The US Senate’s minimal, partial, heavily redacted summary of its report on the CIA’s post-9/11 torture program is out. That report’s reception by establishment media turns out to be at least as demonstrative of the problem it addresses as the report itself.
As any recovering addict will helpfully inform you, the first step is admitting the problem. The US government and American media (and presumably following them, the America public) still resolutely refuse to do that.
In story after story, we see references to “enhanced interrogation” and “brutal interrogation tactics.” Those are weasel words. They’re not admissions of the problem, they’re attempts to talk around the problem.
We’re not talking about “enhanced interrogation techniques.” Nor are we discussing “brutal interrogation tactics.” The subject in question is torture.
Torture is clearly defined in US law (18 US Code §2340): “[A]n act committed by a person acting under the color of law specifically intended to inflict severe physical or mental pain or suffering (other than pain or suffering incidental to lawful sanctions) upon another person within his custody or physical control.”
Torture is clearly defined in international law (the UN Convention Against Torture): “[A]ny act by which severe pain or suffering, whether physical or mental, is intentionally inflicted on a person for such purposes as obtaining from him or a third person information or a confession, punishing him for an act he or a third person has committed or is suspected of having committed, or intimidating or coercing him or a third person, or for any reason based on discrimination of any kind, when such pain or suffering is inflicted by or at the instigation of or with the consent or acquiescence of a public official or other person acting in an official capacity.”
These summations in the laws of states are informative, but we don’t really need them to conclude that the actions described in the report — waterboarding, sleep deprivation and the forced infusion of substances into victims’ rectums, to name three — are torture, all torture and nothing but torture. There exists no reasonable definition of torture that the described actions don’t conform to.
From that primary conclusion we must inevitably draw a secondary conclusion: The persons involved in the torture, from the operators actually implementing it all the way up the chain of command to the president of the United States, are violent, dangerous criminals and would be recognized as such in any sane society, regardless of whether or not codified law existed to describe their offenses.
The question, of course, is what to do about it. “Mainstream” suggestions range from “nothing” to “hold some Senate hearings and hope it goes away” to “appoint a special prosecutor and let him throw some of the less well-connected criminals under the bus so we can get on with life.”
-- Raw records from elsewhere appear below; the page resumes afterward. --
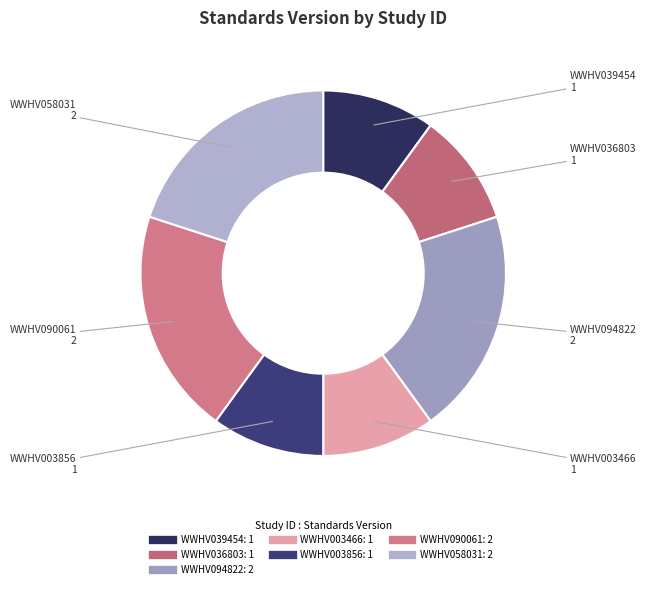

True or false: WWHV003856 accounts for 1% of the total.

False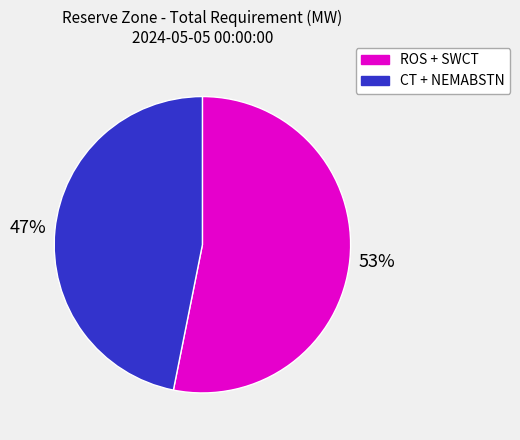

To the nearest percent, what is the average slice percentage?

50%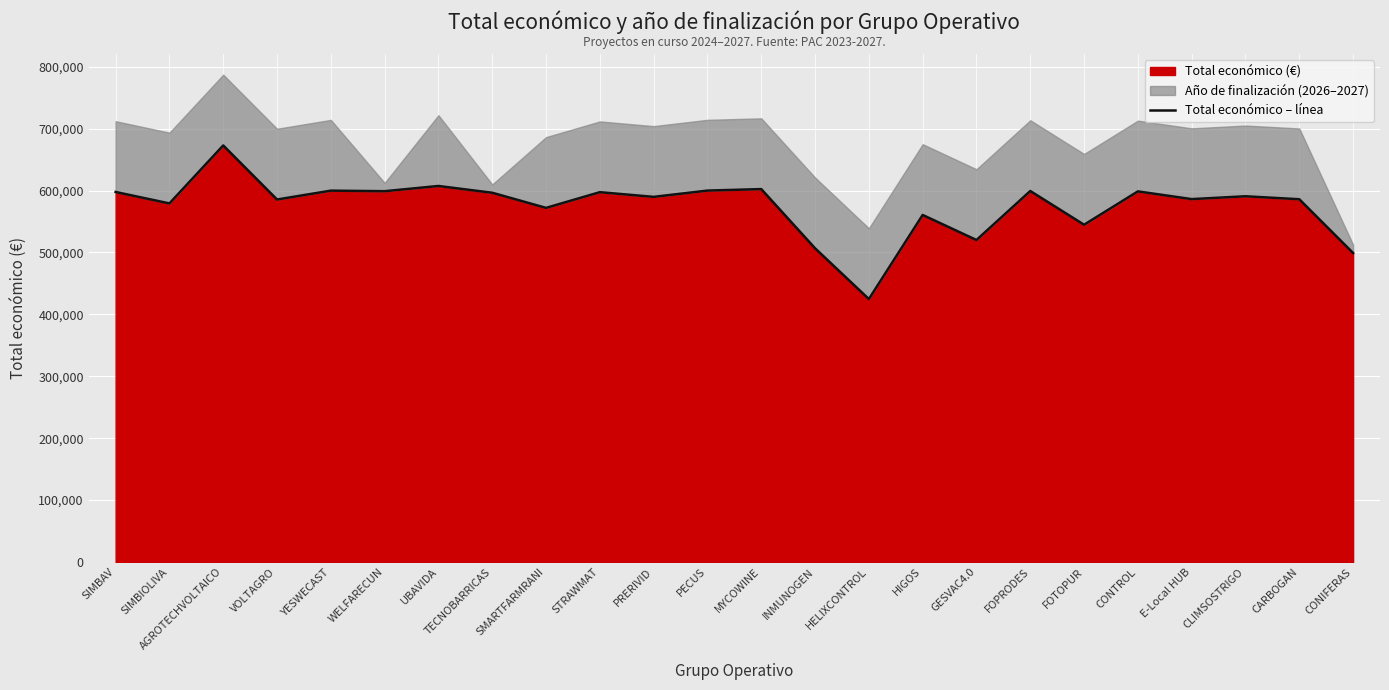

What value does the Total económico (€) series have at UBAVIDA?

607342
Even at the radical end of the spectrum, suggestions tend to run to things like putting the US under the jurisdiction of the International Criminal Court and conducting a wholesale rendition of the gang, from top to bottom, to the Hague for trial.
The second step in 12-step addiction recovery programs involves recognizing a “higher power.” The second step in any torture recovery program is recognition that the existing temporal “higher power” — the state — is in fact the real problem.
The state bestows extreme power upon its agents, especially over prisoners and detainees. That power corrupts, enabling those agents to abuse and torture, as social psychologists observed in the Stanford Prison Experiment.
The state’s structure also protects its agents from accountability, shrouding discussions of state violence in euphemism, turn the debate from torture as a crime to torture as policy. Furthermore, the state’s monopoly on law leaves prosecution and adjudication up to the state itself. Torturers know they’re unlikely to face justice.
If we tolerate the state, we tolerate torture. It’s time and past time we stopped tolerating either.